A lot, it turns out.  Both in the narrative of the film and with the film itself.  Killington is an, at times, excruciatingly slow movie.  It takes a long time to discover if anything at all is actually going to happen.  By the time things start to get going…there is no tension or suspense whatsoever.  This is best described as a long wait for a train to slowly roll over people you don’t like.  Killington fails to expand on an intriguing premise in ways that are exciting, surprising, or the least bit fun.  Save for the final moments of the story…there’s not much here.

But there is that intriguing premise so let’s drill down on that.  Kali (Sophie Sumner) is the yoga instructor in question.  She hosts a bachelorette party weekend for bride to be Emily (Sarah Faye Beard) and her friends.  Emily is excited to be a part of this…her friends not so much.  They crave more traditional bachelorette party fun.  Kali’s disdain for the women is immediately noticeable.  Hers is a hardcore lifestyle of spiritual enlightenment and strict body care.  There’s no place for big meals, booze, drugs, and strippers in her program.

That’s quality first act stuff.  A competent build to a fun second act fueled by Kali’s wrath playing out in blood and carnage.  That isn’t what we get.  Kali grits her teeth through two full acts of Killington.  The same set-up and lack of punchline over and over again.  The story suppresses any fun that could come from the concept by withholding it beyond your ability to remain invested.  By the time Kali finally starts to thin the herd…you’re over it.  Not only are the characters all unremarkable at best…they also meet unexciting demises.

Outside of Kali’s psyche…there is nothing going on in Killington.  It manages to make a murder spree boring.  There may be a good joke there about a relaxing slasher film…but Killington never finds it.  Instead, it demands too much patience for a climax that fails to elicit so much as a shrug.  It’s almost more frustrating that the ending of the movie manages to work.  It upends expectations in a way that you wish the rest of the movie could have figured out.

None of this is the fault of the cast.  Sumner is well-suited to the role of Kali.  She’s believable in every moment.  She’s just not given enough to do.  The friend group is full of underwritten characters.  Disappointing given that Killington wasn’t spending its time doing anything else of note.  Perhaps a commitment to character in the first half of the movie would have made the inevitable turn land better.  At the very least it may have allowed us to care about the people who find themselves in peril.

Both halves of Killington let the other down.

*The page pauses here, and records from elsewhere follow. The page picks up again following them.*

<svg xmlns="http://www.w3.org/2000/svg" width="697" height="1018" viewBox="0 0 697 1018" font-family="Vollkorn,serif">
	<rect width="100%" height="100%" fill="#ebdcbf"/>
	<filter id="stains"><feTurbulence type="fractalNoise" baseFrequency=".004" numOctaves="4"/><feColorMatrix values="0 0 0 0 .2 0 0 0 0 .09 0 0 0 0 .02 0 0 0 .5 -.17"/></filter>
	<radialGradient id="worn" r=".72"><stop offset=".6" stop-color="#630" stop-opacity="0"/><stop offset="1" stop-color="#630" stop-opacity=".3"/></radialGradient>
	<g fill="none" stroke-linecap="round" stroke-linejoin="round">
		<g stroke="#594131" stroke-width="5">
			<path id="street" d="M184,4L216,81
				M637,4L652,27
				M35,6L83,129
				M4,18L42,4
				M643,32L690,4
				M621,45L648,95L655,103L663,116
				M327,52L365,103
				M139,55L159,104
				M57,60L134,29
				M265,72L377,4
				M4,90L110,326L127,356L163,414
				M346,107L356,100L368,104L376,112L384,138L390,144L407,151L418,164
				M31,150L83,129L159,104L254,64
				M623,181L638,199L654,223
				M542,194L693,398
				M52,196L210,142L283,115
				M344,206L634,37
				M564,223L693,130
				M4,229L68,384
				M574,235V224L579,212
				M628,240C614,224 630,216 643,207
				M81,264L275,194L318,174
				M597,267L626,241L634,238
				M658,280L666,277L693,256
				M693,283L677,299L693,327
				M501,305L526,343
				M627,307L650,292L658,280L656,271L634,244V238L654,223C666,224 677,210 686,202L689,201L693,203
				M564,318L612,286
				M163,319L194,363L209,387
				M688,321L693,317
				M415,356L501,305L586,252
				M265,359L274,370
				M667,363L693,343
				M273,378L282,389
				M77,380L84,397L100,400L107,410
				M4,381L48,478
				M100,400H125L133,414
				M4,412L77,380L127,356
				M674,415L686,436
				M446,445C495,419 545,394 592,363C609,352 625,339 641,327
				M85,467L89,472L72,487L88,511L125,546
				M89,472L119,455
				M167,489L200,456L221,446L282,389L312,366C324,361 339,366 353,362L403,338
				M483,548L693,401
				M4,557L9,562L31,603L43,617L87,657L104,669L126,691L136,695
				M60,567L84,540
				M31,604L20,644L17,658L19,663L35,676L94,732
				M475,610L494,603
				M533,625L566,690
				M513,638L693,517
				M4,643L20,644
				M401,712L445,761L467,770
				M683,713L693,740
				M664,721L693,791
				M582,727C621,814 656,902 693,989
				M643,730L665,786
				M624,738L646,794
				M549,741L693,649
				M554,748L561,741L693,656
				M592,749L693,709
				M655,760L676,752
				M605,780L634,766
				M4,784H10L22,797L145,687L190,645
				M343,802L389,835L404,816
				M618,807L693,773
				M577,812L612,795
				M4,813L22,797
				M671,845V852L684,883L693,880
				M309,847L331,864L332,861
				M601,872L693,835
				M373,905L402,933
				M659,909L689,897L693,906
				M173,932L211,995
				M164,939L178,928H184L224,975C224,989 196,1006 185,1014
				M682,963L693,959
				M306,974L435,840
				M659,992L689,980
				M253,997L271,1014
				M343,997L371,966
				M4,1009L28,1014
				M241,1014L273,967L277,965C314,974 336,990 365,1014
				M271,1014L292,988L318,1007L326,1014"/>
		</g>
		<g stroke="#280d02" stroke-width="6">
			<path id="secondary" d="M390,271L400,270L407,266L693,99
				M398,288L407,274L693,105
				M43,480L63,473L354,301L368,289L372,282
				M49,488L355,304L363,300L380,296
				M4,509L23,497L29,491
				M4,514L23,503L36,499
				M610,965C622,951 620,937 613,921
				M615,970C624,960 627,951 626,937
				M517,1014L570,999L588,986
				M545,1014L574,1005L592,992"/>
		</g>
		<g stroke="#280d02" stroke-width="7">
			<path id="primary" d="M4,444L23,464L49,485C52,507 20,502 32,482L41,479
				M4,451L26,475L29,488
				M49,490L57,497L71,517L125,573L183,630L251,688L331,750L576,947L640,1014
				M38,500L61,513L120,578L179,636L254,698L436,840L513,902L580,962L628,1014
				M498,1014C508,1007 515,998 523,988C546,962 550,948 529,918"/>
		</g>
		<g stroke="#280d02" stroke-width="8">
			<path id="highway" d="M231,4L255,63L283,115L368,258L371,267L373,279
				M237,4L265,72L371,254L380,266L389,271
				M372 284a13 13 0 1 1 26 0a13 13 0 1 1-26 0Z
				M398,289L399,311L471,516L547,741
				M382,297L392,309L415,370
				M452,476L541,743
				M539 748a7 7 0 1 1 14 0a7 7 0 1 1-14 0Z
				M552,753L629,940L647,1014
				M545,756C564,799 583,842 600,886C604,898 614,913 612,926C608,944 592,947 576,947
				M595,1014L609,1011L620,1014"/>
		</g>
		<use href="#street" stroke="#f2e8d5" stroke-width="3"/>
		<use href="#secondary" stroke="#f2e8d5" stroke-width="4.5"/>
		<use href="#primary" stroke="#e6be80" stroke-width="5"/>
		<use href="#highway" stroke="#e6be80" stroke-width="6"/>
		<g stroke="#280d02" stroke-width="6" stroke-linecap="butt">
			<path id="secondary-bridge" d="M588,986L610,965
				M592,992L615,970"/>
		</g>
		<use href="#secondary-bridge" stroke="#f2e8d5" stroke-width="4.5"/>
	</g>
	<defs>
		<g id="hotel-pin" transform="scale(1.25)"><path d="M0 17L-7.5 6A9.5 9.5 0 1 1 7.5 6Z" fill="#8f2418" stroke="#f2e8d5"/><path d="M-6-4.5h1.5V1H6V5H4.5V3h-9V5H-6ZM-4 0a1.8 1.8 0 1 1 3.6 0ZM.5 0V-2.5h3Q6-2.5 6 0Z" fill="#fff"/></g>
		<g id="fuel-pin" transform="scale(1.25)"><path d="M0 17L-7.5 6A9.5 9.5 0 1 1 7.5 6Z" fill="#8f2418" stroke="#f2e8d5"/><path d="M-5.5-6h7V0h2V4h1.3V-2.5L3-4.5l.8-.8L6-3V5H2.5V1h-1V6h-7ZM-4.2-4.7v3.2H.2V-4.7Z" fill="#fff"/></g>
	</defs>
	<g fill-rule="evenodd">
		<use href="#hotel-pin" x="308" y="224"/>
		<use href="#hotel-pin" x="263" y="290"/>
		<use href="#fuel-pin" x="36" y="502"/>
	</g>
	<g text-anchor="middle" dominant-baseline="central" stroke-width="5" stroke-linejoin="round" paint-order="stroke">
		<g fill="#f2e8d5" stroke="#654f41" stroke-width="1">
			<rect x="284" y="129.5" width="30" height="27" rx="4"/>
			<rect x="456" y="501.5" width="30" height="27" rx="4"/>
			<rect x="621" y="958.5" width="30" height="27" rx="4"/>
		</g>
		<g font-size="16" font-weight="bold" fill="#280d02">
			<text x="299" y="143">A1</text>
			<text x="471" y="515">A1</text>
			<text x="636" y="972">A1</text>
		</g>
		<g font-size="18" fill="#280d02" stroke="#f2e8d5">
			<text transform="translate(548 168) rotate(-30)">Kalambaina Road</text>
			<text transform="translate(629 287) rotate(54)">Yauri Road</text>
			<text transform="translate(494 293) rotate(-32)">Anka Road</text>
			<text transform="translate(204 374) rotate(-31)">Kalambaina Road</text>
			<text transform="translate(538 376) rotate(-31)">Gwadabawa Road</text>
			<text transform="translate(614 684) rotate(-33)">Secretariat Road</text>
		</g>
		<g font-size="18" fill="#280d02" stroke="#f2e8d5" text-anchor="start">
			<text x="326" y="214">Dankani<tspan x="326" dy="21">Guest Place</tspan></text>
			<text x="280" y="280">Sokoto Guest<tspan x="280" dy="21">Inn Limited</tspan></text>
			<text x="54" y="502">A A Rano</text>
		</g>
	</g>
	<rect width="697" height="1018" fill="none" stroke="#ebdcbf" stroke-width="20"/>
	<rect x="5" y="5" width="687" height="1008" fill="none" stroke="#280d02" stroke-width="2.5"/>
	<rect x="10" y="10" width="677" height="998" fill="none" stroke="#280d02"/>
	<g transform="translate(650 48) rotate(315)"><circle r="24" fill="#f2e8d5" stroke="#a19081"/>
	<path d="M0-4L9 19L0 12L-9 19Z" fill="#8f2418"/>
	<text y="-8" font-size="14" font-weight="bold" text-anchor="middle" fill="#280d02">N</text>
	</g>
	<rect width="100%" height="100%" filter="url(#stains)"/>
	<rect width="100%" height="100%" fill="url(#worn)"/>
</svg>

A more engaging build would have elevated the subdued slasher that unfolds later. An exciting slasher story would have forgiven the tedium of the first half. Somewhere there is a story that nails both sides and finally delivers on the influencer horror promise that so many have failed to keep. Killington is as far away from that as it gets.

Scare Value

Killington is an unfortunate misfire. It brings a twist on a well-worn idea to the table and then neglects to serve it anything substantial. A lack of interesting characters further sinks what could have been a quietly interesting build to a slasher finale. The slasher finale falls equally flat anyway. What’s left is a missed opportunity.